## Trecho fornecido:
^^^^
Estabelecido, como foi, o caráter  exigível, obrigatório, daqueles princípios, torna-se mais difícil às diversas instâncias - seja da sociedade, seja do Estado - negar-lhes validade como até então víamos ocorrer.

Não digo que com essa decisão tudo passará a operar como num passe de mágica. Não se trata disso. Digo apenas que, a partir de uma semelhante afirmativa torna-se muito mais difícil continuar a negar os direitos que emanam de tais princípios e sobre os quais os diversos movimentos sociais lutam. 

As batalhas políticas desses setores, que são, em última análise, batalhas por dignidade, democracia efetiva e participativa, estado laico, finalidade social da propriedade, sociedade justa e fraterna, não discriminatória, passam para um novo patamar. Ao patamar do universalismo exigível aos direitos inscritos na Constituição, até então tomados como meros princípios.

O outro aspecto que gostaria de pontuar como corolário da decisão do STF em cinco de maio, diz respeito às próprias formas de apresentação das homossexualidades. Isto é, de seus estilos identitários.
^^^^
Itens de uma fonte de dados
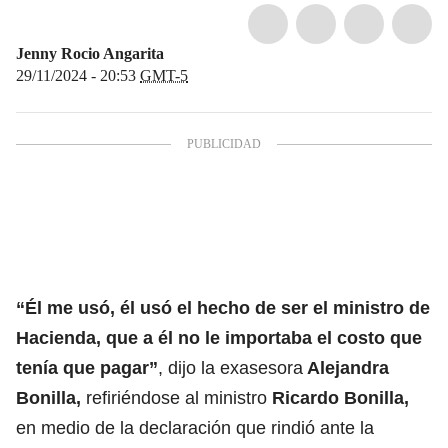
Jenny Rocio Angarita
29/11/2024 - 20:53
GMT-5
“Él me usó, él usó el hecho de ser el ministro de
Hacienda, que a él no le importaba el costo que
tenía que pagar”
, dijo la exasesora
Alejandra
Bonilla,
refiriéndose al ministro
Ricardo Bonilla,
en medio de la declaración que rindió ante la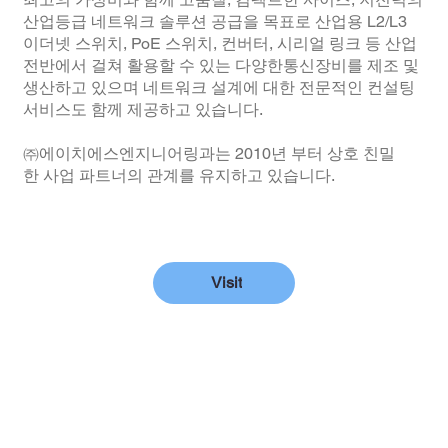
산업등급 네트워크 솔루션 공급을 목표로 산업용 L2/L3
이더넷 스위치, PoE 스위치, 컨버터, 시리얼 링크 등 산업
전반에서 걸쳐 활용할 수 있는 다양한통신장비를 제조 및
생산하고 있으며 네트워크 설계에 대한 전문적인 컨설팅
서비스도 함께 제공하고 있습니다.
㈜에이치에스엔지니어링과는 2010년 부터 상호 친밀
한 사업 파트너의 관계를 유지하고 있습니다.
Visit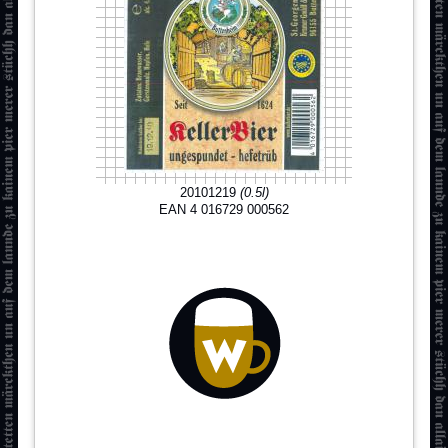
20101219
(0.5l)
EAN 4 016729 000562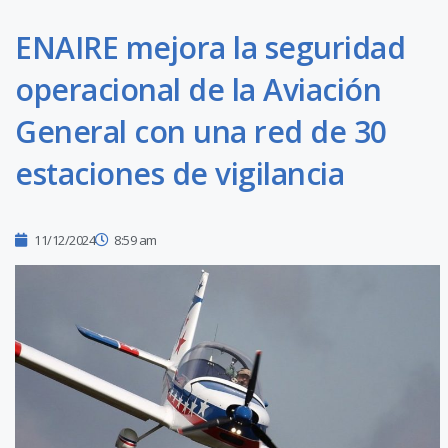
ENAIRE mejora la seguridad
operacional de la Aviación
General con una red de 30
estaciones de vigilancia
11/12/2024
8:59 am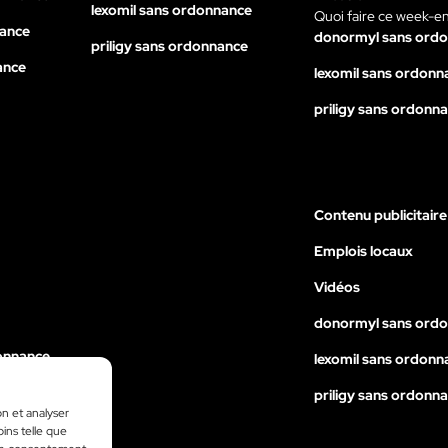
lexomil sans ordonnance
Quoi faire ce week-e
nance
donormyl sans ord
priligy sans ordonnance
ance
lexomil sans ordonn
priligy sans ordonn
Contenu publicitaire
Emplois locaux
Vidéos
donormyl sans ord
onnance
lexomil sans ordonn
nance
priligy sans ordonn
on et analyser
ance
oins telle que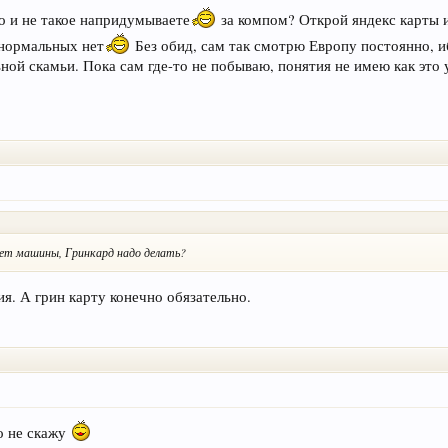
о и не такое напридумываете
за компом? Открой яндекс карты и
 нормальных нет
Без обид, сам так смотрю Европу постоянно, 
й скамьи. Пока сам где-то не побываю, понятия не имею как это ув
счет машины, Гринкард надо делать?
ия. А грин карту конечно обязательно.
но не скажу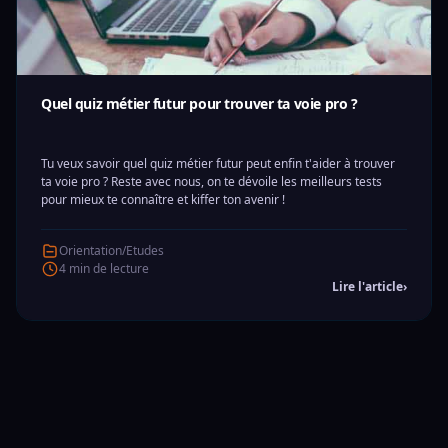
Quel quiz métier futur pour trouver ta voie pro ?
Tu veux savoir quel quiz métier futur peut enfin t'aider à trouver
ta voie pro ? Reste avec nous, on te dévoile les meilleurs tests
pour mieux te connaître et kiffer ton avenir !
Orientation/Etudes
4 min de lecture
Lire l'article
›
^^^^
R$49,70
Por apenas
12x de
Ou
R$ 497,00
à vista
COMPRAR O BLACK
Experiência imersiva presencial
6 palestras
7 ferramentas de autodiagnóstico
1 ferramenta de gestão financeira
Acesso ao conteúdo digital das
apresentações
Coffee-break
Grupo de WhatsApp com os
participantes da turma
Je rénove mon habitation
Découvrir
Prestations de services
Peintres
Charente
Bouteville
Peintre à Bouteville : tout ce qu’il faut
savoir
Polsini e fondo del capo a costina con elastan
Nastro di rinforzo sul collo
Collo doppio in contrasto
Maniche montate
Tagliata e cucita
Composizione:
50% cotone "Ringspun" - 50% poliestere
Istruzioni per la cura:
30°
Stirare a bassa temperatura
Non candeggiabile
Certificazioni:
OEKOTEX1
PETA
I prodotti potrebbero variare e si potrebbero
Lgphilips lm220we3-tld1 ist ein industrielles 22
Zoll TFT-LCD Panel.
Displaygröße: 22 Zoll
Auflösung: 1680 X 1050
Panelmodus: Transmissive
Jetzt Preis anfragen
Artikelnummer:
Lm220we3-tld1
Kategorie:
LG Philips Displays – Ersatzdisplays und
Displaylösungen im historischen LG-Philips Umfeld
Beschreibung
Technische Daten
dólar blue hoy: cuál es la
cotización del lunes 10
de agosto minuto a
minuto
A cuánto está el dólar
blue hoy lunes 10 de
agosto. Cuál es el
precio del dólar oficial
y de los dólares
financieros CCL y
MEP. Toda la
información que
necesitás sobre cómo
^^^^
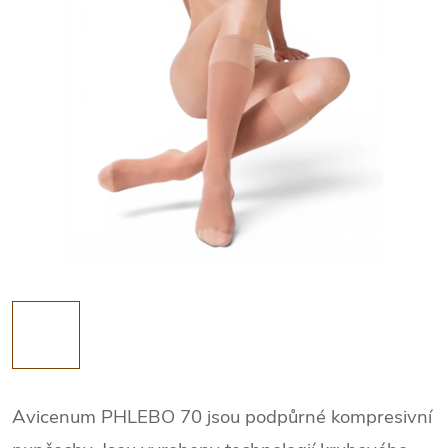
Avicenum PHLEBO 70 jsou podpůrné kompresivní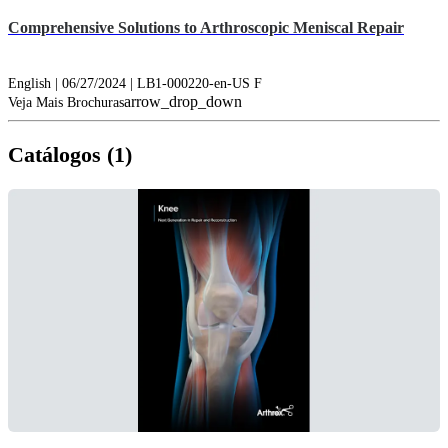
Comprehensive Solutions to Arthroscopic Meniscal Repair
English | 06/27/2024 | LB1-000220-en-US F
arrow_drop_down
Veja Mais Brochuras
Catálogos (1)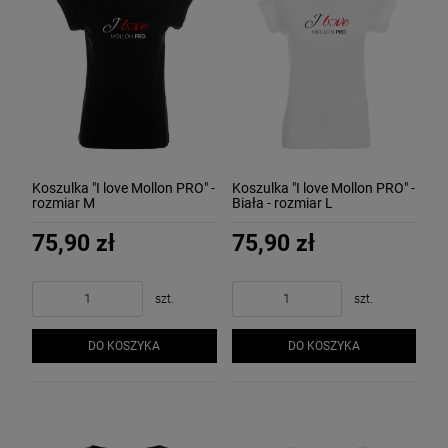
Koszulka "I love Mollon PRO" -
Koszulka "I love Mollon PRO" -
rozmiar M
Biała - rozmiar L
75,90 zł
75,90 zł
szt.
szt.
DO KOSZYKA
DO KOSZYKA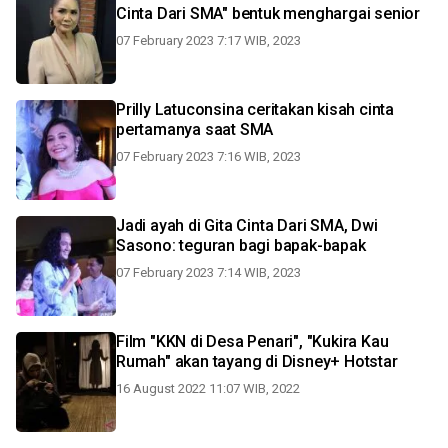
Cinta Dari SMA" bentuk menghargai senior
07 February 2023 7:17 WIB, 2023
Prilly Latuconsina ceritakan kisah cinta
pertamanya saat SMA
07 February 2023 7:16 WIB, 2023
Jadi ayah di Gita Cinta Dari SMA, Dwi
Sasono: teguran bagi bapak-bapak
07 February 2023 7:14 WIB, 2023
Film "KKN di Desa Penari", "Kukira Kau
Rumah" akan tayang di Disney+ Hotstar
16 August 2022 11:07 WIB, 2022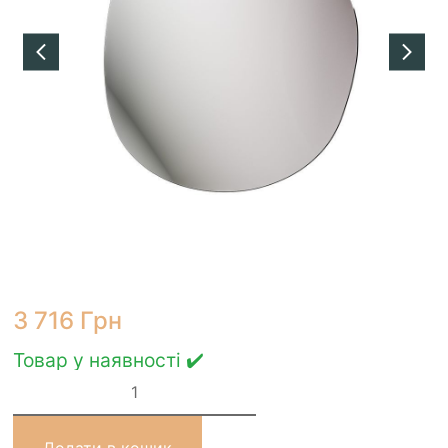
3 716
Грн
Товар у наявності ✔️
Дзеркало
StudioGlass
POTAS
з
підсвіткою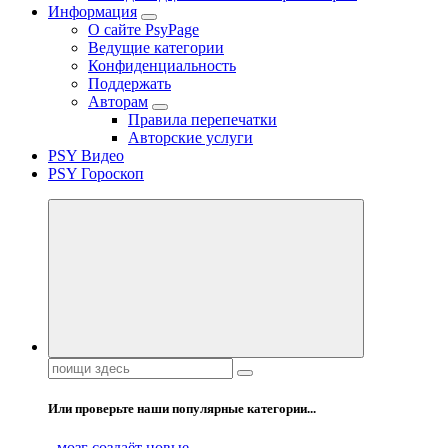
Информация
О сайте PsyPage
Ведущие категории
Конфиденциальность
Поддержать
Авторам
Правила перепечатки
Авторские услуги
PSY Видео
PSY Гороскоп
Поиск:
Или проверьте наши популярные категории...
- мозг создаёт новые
^^^^
## Tarefas obrigatórias:
(a) Extraia do texto sobre a decisão do STF o trecho que vai de "Não digo que" a "como meros princípios.", sem alterar nada.
(b) As afirmações abaixo estão de acordo com o texto sobre a decisão do STF? Responda sim ou não a cada uma e cite as palavras do texto que decidem a resposta.
(i) O autor afirma que, com a decisão, tudo passará a funcionar como num passe de mágica.
(ii) As batalhas políticas dos movimentos sociais passam para um novo patamar.
(iii) A decisão do STF mencionada ocorreu em cinco de maio.
(c) Como o texto sobre a decisão do STF poderia prosseguir? Continue-o a partir do ponto em que termina.

## Respostas:
(a)
Não digo que com essa decisão tudo passará a operar como num passe de mágica. Não se trata disso. Digo apenas que, a partir de uma semelhante afirmativa torna-se muito mais difícil continuar a negar os direitos que emanam de tais princípios e sobre os quais os diversos movimentos sociais lutam. 

As batalhas políticas desses setores, que são, em última análise, batalhas por dignidade, democracia efetiva e participativa, estado laico, finalidade social da propriedade, sociedade justa e fraterna, não discriminatória, passam para um novo patamar. Ao patamar do universalismo exigível aos direitos inscritos na Constituição, até então tomados como meros princípios.

(b)
(i) Não: "Não digo que com essa decisão tudo passará a operar como num passe de mágica."
(ii) Sim: "passam para um novo patamar"
(iii) Sim: "decisão do STF em cinco de maio"

(c)
O sociólogo Pierre Bourdieu, em seu livro A dominação masculina, demonstra como o dominado, por força mesmo da violência (física, mas, sobretudo, simbólica) a que se encontra submetido, tende a se ver e, mais, se constituir, a partir da forma pela qual é visto, percebido, pelos segmentos dominantes.

Tomemos um exemplo. A categoria social da velhice. Os idosos, de ambos os sexos, há coisa de quarenta, cinquenta anos atrás eram pessoas completamente diferentes dos velhos de nossa contemporaneidade. As mulheres, principalmente, operaram profundas transformações em si mesmas. O envelhecimento, hoje, não implica a morte em vida que antes acompanhava a entrada na "terceira idade". As mulheres com mais de sessenta anos em nossos dias usufruem da vida, passeiam, dançam, vão ao cinema, aprendem e usam a informática e a internet, fazem amigos, enfim, desfrutam de um viver muito mais pleno do que as avós de nossas mães.

Não há nenhuma novidade nisso. Diversos autores, seja na sociologia, seja na antropologia, seja na história, afirmaram o caráter processual, histórico, cultural, seja dos corpos, seja das identidades sociais. No entanto, no mesmo livro, ao final, em um capítulo inserido após a conclusão, Bourdieu faz algumas considerações que julgo muito importantes sobre o movimento gay e lésbico.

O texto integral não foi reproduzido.